§ **Tasks**:
1 – In the FreeBSD display question, write out the passage from "I am a new user" to "in greater detail?" again, swapping "VMWare" for "VirtualBox".
2 – Continue the forum thread about changing the FreeBSD video output from the point where it stops.
== Excerpted passage
# Changing the video output in FreeBSD



## bitman255 (May 3, 2017)

Hi,

First of all thanks for taking a look at my question.

I am a new user to FreeBSD, and to UNIX systems. I have FreeBSD installed to VMWare on my Windows machine. Right now, I am trying to figure out how to increase the display size of the terminal. I have looked through the handbook and have found no solutions that work for me. In chapter 3 §2.3 I read some information regarding `kldload vesa` that seemed to be the solution to my problem, but it doesn't do anything for me. When I run `vidcontrol -i mode` it doesn't list anything which I guess means that I haven't installed something correctly. Would someone point me to a thread, or resource, that might help me learn about this in greater detail?
====
== Given data
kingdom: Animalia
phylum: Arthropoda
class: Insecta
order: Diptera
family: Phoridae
====
== Given data
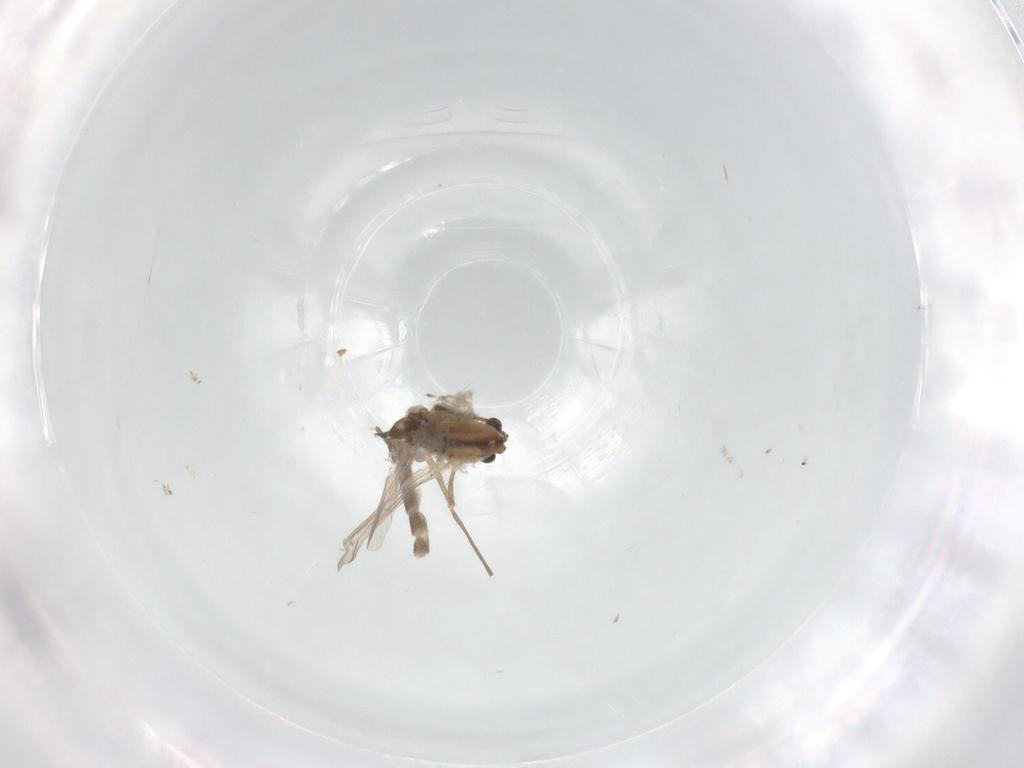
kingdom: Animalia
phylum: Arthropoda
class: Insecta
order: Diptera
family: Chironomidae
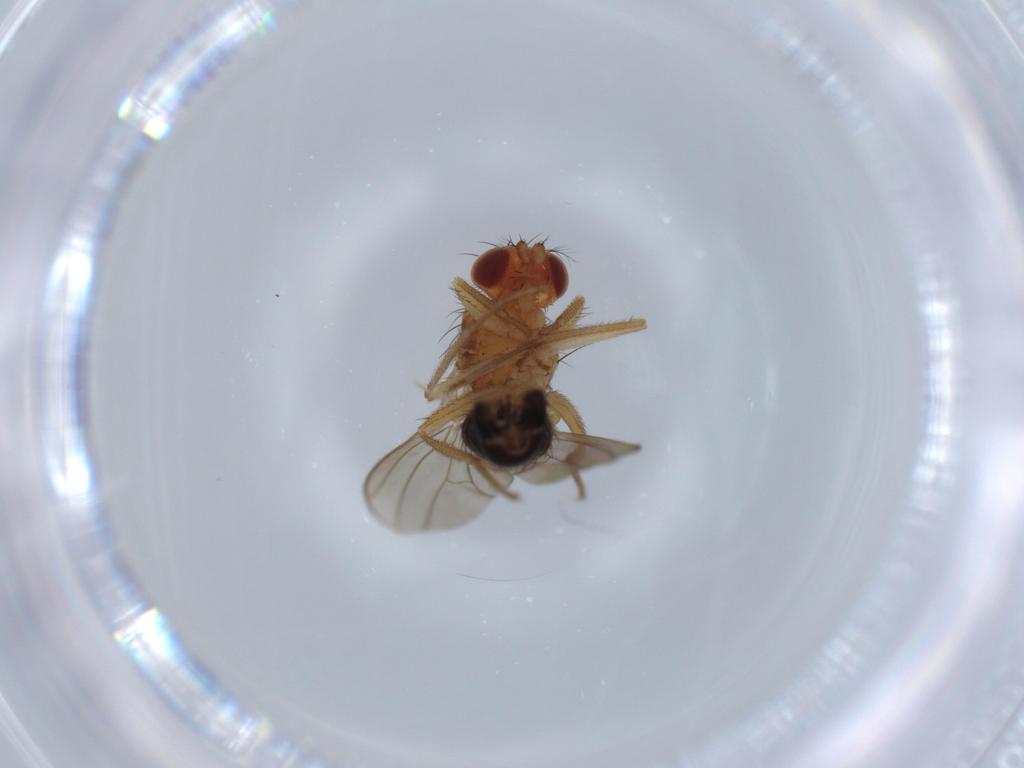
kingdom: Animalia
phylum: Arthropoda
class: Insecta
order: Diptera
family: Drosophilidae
====
§ **Exercise answers**:
1 –
I am a new user to FreeBSD, and to UNIX systems. I have FreeBSD installed to VirtualBox on my Windows machine. Right now, I am trying to figure out how to increase the display size of the terminal. I have looked through the handbook and have found no solutions that work for me. In chapter 3 §2.3 I read some information regarding `kldload vesa` that seemed to be the solution to my problem, but it doesn't do anything for me. When I run `vidcontrol -i mode` it doesn't list anything which I guess means that I haven't installed something correctly. Would someone point me to a thread, or resource, that might help me learn about this in greater detail?

2 –
Thanks again,
-bitman


----------



## aragats (May 3, 2017)

IMHO (and I always work that way), it's much simpler to access a VM via SSH using PuTTY, MobaXterm or whatever terminal program.


----------



## SirDice (May 3, 2017)

Unfortunately the handbook still refers to the old sc(4) console, recent FreeBSD versions have switched to vt(4). And I agree with aragats the console access is nice but really only useful in case of serious issues, I certainly don't want to do my day2day stuff on there. Just use secure shell.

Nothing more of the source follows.